While Demin’s checkbook is readily accessible, Bournemouth has been relatively reasonable with their purchases. Their largest signing thus far has been South African striker Tokelo Rantie, who was bought for £2.3 million from Malmo in 2013. Bournemouth’s ranks also include a few names Premier League fans may be familiar with, including Dan Gosling and Junior Stanislas, formerly of Newcastle and West Ham, respectively, in addition to goalkeeper Artur Boruc, who’s on loan from Southampton. This week, they loaned striker Kenwyne Jones from Cardiff, adding a player with experience at Stoke City, Sunderland and Southampton.

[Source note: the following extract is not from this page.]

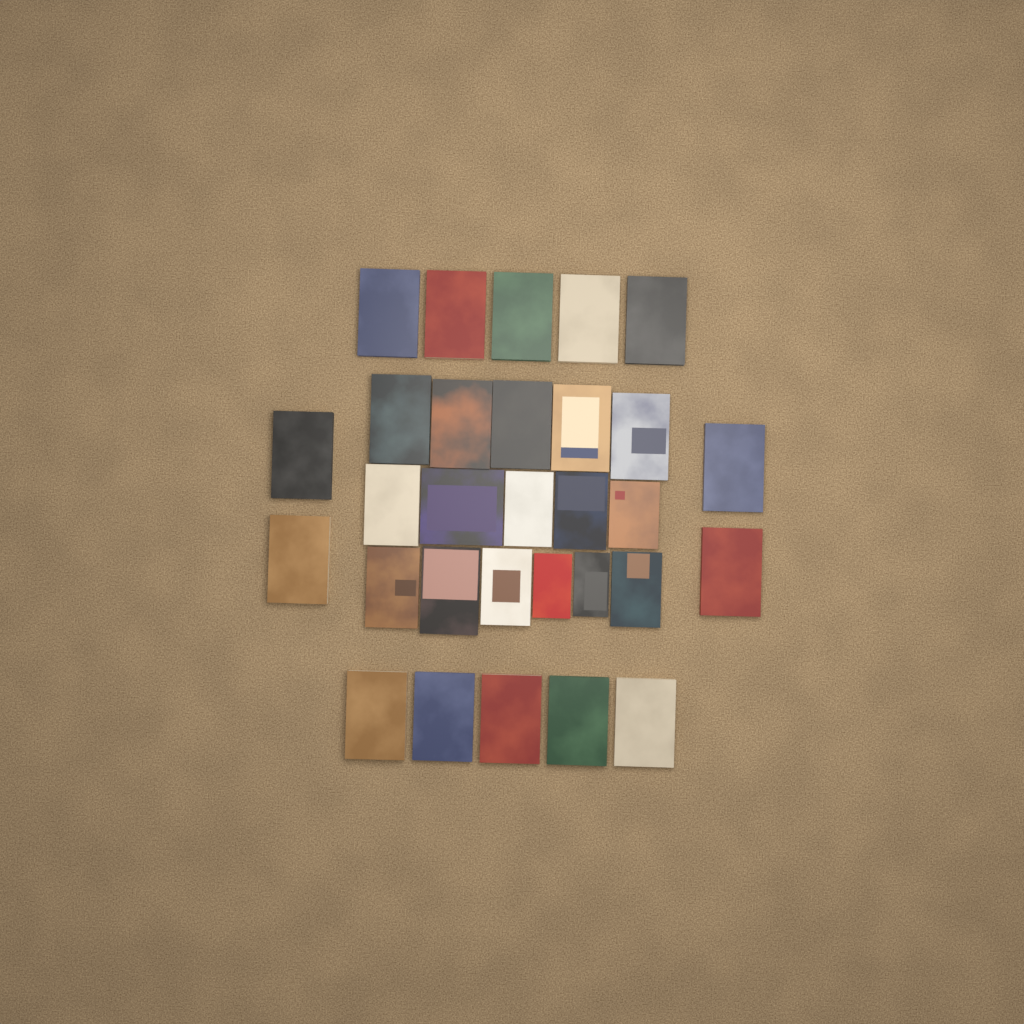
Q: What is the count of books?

When looking at Bournemouth’s success though, one cannot understate Howe. Described by some as the best manager in England outside the Premier League, Howe has been compared to the likes of Liverpool’s Brendan Rodgers for his free-flowing, attacking philosophy. This tactical emphasis was best highlighted in an 8–0 drubbing of Birmingham City in October. Howe also brings a penchant for youth development, employing his own youthful exuberance to cultivate a strong team spirit. He’s the heart and soul of the club, and while offers from the Premier League will surely come, Howe remains committed to bringing his hometown team to the top flight for the first time. With a young, moldable team and the backing of a committed owner, Howe’s tenure only looks to be improving as Bournemouth sets its sights to the highest echelon of English soccer.

Reaching the Premier League would mark an ascent of 69 places on the overall English soccer table since the 2008–09 season.

Bournemouth’s next fixture, on April 3, will arguably be their toughest remaining test this season. They’ll travel to Ipswich Town, who currently resides in sixth place and will be looking to maintain a playoff spot. Should Bournemouth come away with a victory from Portman Road, they’ll take another step closer to the Premier League. With Watford and Middlesbrough still set to face each other, Bournemouth is guaranteed some daylight between the teams chasing their coattails. And with relatively weak opposition after the Ipswich clash, along with a favorable travel schedule in terms of distance, the Cherries are the odds-on favorites for automatic promotion.

It would have been unthinkable just seven years ago, when Bournemouth was stumbling along the edge of the English soccer cliff. But with their very existence at stake, the Cherries haven’t merely survived — they’ve soared.